# Aangeleverde tekst
Luister goed naar me, stelletje snobs. William Kentridge, geboren in 1955 in Johannesburg, is niet zomaar een kunstenaar die met houtskool tekent. Hij is een magiër die zijn lijnen omtovert tot levende voorstellingen, een illusionist die schaduwen laat dansen op onze muren en onze bewustzijn. Zijn werken zijn open ramen naar de absurditeit van onze wereld, spiegels die onze diepste paradoxen reflecteren, poorten naar een werkelijkheid waar het verleden hardnekkig weigert te verdwijnen.
In zijn atelier in Johannesburg, een stad die hij nooit verliet ondanks de omwentelingen van de geschiedenis, regisseert Kentridge een voortdurend ballet tussen het vaste en het bewegende. Zijn signatuurtechniek, het fotograferen van zijn houtskooltekeningen na elke wijziging om animaties te maken, is niet zomaar een technische prestatie. Het is een vitale metafoor voor onze onmogelijkheid om het verleden volledig uit te wissen. Elke aangepaste lijn laat een spoor achter, een spook dat blijft bestaan, zoals de littekens van de geschiedenis op ons heden. Deze methode, die hij eind jaren 1980 ontwikkelde, is zijn artistieke handelsmerk geworden, een unieke manier om de beweging van de tijd en de persistentie van herinnering vast te leggen.
Laten we “Drawings for Projection” nemen, deze serie animaties die tussen 1989 en 2003 is gemaakt. Deze werken zijn niet zomaar films. Het zijn psychologische opgravingen waarbij twee personages, Soho Eckstein, de meedogenloze kapitalist in een gestreept pak, en Felix Teitlebaum, de dromerige kunstenaar die vaak naakt wordt afgebeeld, de archetypen worden van een verscheurde samenleving. Via deze personages onderzoekt Kentridge de fundamentele tegenstellingen van de post-apartheid Zuid-Afrikaanse samenleving: rijkdom en armoede, macht en machteloosheid, geheugen en vergetelheid. Maar hij biedt ons geen simplistische kritiek van goed tegen kwaad. Nee, hij dompelt ons onder in de grijze gebieden waar moraal wankelt, waar zekerheden instorten als de gebouwen in zijn animaties.

# Schrijfopdracht
Herschrijf het stuk van "In zijn atelier" tot en met "vast te leggen." uit de tekst over William Kentridge, met "werkplaats" in plaats van "atelier".

# Aangeleverde items
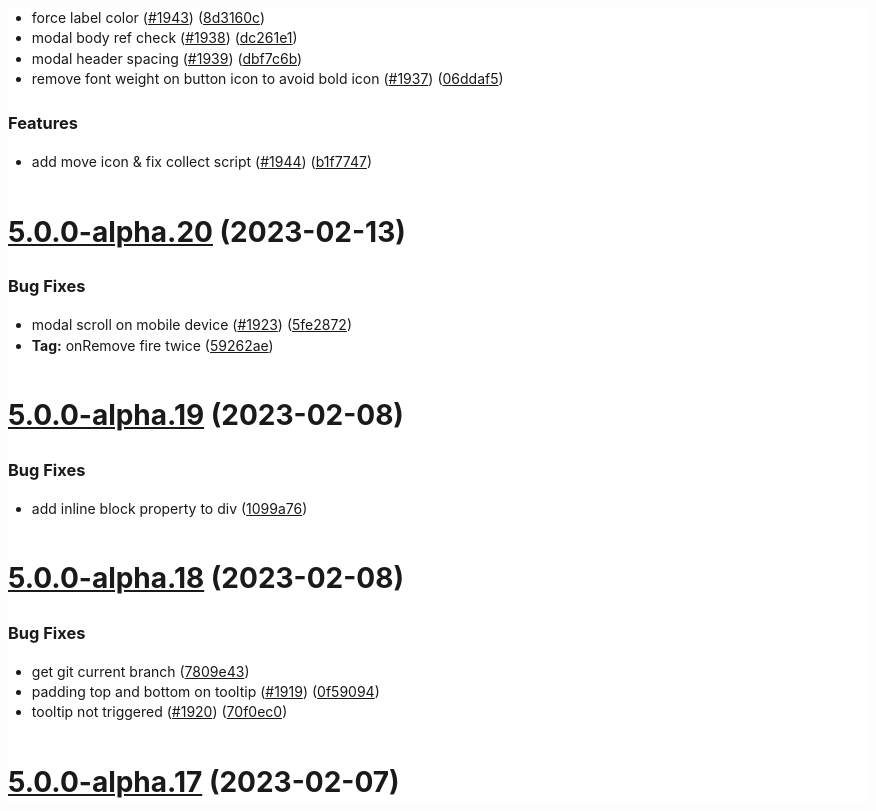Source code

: - force label color ([#1943](https://github.com/WTTJ/welcome-ui/issues/1943)) ([8d3160c](https://github.com/WTTJ/welcome-ui/commit/8d3160cabe916945e3c4c6b199f50414a21ded8b))
- modal body ref check ([#1938](https://github.com/WTTJ/welcome-ui/issues/1938)) ([dc261e1](https://github.com/WTTJ/welcome-ui/commit/dc261e17e46cae21bd77e5ea6723352d1582f829))
- modal header spacing ([#1939](https://github.com/WTTJ/welcome-ui/issues/1939)) ([dbf7c6b](https://github.com/WTTJ/welcome-ui/commit/dbf7c6bca09aed6d546629551ff877f3957a362e))
- remove font weight on button icon to avoid bold icon ([#1937](https://github.com/WTTJ/welcome-ui/issues/1937)) ([06ddaf5](https://github.com/WTTJ/welcome-ui/commit/06ddaf5be927d34a86e11e43c7255da1d69456b9))

### Features

- add move icon & fix collect script ([#1944](https://github.com/WTTJ/welcome-ui/issues/1944)) ([b1f7747](https://github.com/WTTJ/welcome-ui/commit/b1f77476af40c180a537a7f5e02fafcc1273aac5))

# [5.0.0-alpha.20](https://github.com/WTTJ/welcome-ui/compare/v5.0.0-alpha.19...v5.0.0-alpha.20) (2023-02-13)

### Bug Fixes

- modal scroll on mobile device ([#1923](https://github.com/WTTJ/welcome-ui/issues/1923)) ([5fe2872](https://github.com/WTTJ/welcome-ui/commit/5fe287218e487bfe3919df212726148815baaf22))
- **Tag:** onRemove fire twice ([59262ae](https://github.com/WTTJ/welcome-ui/commit/59262ae4ff2acf4adb79c31a94ae914cf67a8695))

# [5.0.0-alpha.19](https://github.com/WTTJ/welcome-ui/compare/v5.0.0-alpha.18...v5.0.0-alpha.19) (2023-02-08)

### Bug Fixes

- add inline block property to div ([1099a76](https://github.com/WTTJ/welcome-ui/commit/1099a76976b2028f11be15956b54c0a2a816ddc6))

# [5.0.0-alpha.18](https://github.com/WTTJ/welcome-ui/compare/v5.0.0-alpha.17...v5.0.0-alpha.18) (2023-02-08)

### Bug Fixes

- get git current branch ([7809e43](https://github.com/WTTJ/welcome-ui/commit/7809e438937886f11ce555235c6159e1d47bdf47))
- padding top and bottom on tooltip ([#1919](https://github.com/WTTJ/welcome-ui/issues/1919)) ([0f59094](https://github.com/WTTJ/welcome-ui/commit/0f590944df3c8d674d3ed75d7843e7956dc66d2f))
- tooltip not triggered ([#1920](https://github.com/WTTJ/welcome-ui/issues/1920)) ([70f0ec0](https://github.com/WTTJ/welcome-ui/commit/70f0ec09ec6bc3d97240482583b33ba352e59008))

# [5.0.0-alpha.17](https://github.com/WTTJ/welcome-ui/compare/v5.0.0-alpha.16...v5.0.0-alpha.17) (2023-02-07)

# Antwoord
In zijn werkplaats in Johannesburg, een stad die hij nooit verliet ondanks de omwentelingen van de geschiedenis, regisseert Kentridge een voortdurend ballet tussen het vaste en het bewegende. Zijn signatuurtechniek, het fotograferen van zijn houtskooltekeningen na elke wijziging om animaties te maken, is niet zomaar een technische prestatie. Het is een vitale metafoor voor onze onmogelijkheid om het verleden volledig uit te wissen. Elke aangepaste lijn laat een spoor achter, een spook dat blijft bestaan, zoals de littekens van de geschiedenis op ons heden. Deze methode, die hij eind jaren 1980 ontwikkelde, is zijn artistieke handelsmerk geworden, een unieke manier om de beweging van de tijd en de persistentie van herinnering vast te leggen.